Смерть на Кикладах. Книга 2

22
18
20
22
24
26
28
30

На верхней террасе виллы к тому времени уже собралась за столом компания гостей. Когда, переодевшись и приведя себя в порядок, четверо друзей поднялись на ресторанную террасу, за столом уже сидели супруги Бэрроу, галерист Крамер, молодые художники Мари и Гастон Леблан, американец Куилл, француженки Моник и Джульетт, за которыми ухаживал Жан-Пьер Клермон, то и дело шепча им что-то на ухо, отчего они разражались дружным смехом.

Стол был полупустой: Димитрос и Мария Аманатидис после выставки отправились на свою ферму в долину, где их ждали дела на винограднике. Профессор Спиро Фасулаки вернулся в Афины дневным рейсом «Эгейских авиалиний» к своим студентам. Два молодых грека, по словам Софьи, попросили ужин в номер. Сама Рыжая Соня уже поужинала и общалась с горничными у ресепшн.

Компания приветствовала хозяина виллы и его друзей дружными аплодисментами. Сразу начались расспросы и обмен впечатлениями о выставке. Смолев понял по раскрасневшимся лицам присутствующих, что спор шел уже какое-то время.

– Когда речь идет о гениях, смешно спорить, кто выше, а кто ниже! – громкий голос молодого художника пробил общий гул разговора. – И это не я сказал!

– А кто? – поинтересовался желчный американец. – Кто, позвольте поинтересоваться?

– Величайший, хоть и непризнанный художник! Винсент Ван Гог! – было ему ответом. Француженки поддержали соотечественника аплодисментами.

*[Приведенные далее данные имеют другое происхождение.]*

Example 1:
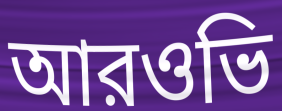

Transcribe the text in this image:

আরওভি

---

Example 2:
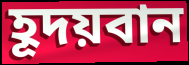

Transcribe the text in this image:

হূদয়বান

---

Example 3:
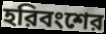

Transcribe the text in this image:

হরিবংশের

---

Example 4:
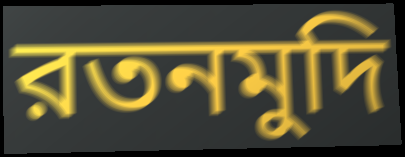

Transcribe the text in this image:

রতনমুদি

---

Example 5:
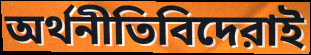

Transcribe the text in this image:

অর্থনীতিবিদেরাইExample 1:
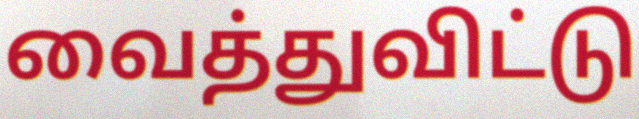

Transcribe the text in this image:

வைத்துவிட்டு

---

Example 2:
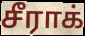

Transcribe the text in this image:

சீராக்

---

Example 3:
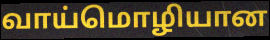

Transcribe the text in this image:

வாய்மொழியான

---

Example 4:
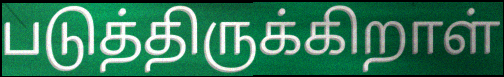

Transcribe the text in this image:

படுத்திருக்கிறாள்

– Ван Гог? Величайший непризнанный художник? Молодой человек! Вы заблуждаетесь! Впрочем, вам трижды простительно: вы молоды, вы художник и вы француз! – едко заметил американский детектив.

– Что плохо в том, что я француз? – готов был вспылить Гастон Леблан. От волнения он стал говорить по-английски с ошибками. – Почему американец быть лучше француз?

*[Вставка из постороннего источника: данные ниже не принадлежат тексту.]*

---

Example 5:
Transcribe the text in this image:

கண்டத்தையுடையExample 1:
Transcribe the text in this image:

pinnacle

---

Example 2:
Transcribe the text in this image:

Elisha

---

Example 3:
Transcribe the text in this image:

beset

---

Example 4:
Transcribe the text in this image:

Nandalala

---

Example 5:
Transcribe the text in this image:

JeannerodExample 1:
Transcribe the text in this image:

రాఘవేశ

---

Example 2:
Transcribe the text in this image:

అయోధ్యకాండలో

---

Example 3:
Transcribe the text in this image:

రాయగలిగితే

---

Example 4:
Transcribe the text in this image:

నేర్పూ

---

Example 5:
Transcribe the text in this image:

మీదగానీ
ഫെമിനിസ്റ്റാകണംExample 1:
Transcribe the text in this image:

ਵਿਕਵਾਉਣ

– Нет, нет, вы меня не так поняли! – поднял обе руки в примирительном жесте детектив. – Я лишь хотел сказать, что вы слишком импульсивны, живете чувствами, а не холодным рассудком, вы впечатлительны, как все французы, вот и все! А история «непризнанного» Ван Гога далеко не так однозначна. Ну, хорошо, хорошо! Давайте попробуем вместе проанализировать его жизнь и творчество! Может быть, вы поймете тогда, что я имею в виду.

– Прекрасно, снова пари? – встрепенувшись, поинтересовался Джеймс, запивая домашним вином из бокала нежную мякоть фаршированного кальмара, приготовленного Петросом на гриле.

– Нет, не пари! Давайте так, пусть каждый за столом скажет в двух словах, что он знает о Ван Гоге, – предложил американец. – Мы это суммируем и сами напишем словесный портрет художника, такой, каким он знаком всем нам. А потом…

– Что будет потом? – поинтересовалась Джульетт, ловко выбирая изящными пальцами гранатовые зернышки из лежащей перед ней на тарелке половинки граната.

– Потом я расскажу вам настоящую историю Ван Гога. О том, кем он был на самом деле! – проговорил Джесси Куилл, откинулся на стуле и поднял правую руку, словно готов был принести клятву. – Я расскажу вам о нем всю суровую правду!

– Очень интересно, – пробормотал Смолев по-русски. Эко американца разобрало, подумал он. Хочет повторить свой вчерашний триумф, не иначе.

– Да, давайте попробуем, – поддержал Манн на английском. – Тяга к суровой правде живет во мне с самого детства. Дамы не возражают? Вот и отлично! Кто начнет?

– Давайте я, – вызвалась Стефания Моро. – Ван Гог был голландским художником конца девятнадцатого века, бесспорно талантливым самоучкой, который всего за восемь лет написал более восьмисот картин, но продал за всю жизнь только одну!

– Прекрасное начало, юная леди, – кивнул американец. – Благодарю вас! Может, вы и картину назовете? Нет?

– Я назову, – немедленно пришел Алекс на помощь Стефании. – «Красные виноградники в Арле». Кажется, за четыреста франков. Я знаю ее потому, что позже ее перекупил русский меценат Щукин, и сейчас она находится в Москве, в Музее Изобразительных Искусств. Прекрасная картина, я видел ее собственными глазами!

– Хорошо, – кивнул американец, глядя на Терезу Манн. – Кто следующий? Вы, мэм?

– Ван Гог долгие годы едва сводил концы с концами и умер в тридцать семь лет в нищете, брошенный всеми, – грустно сказала Тереза. – По-моему, к концу жизни он сошел с ума и застрелился.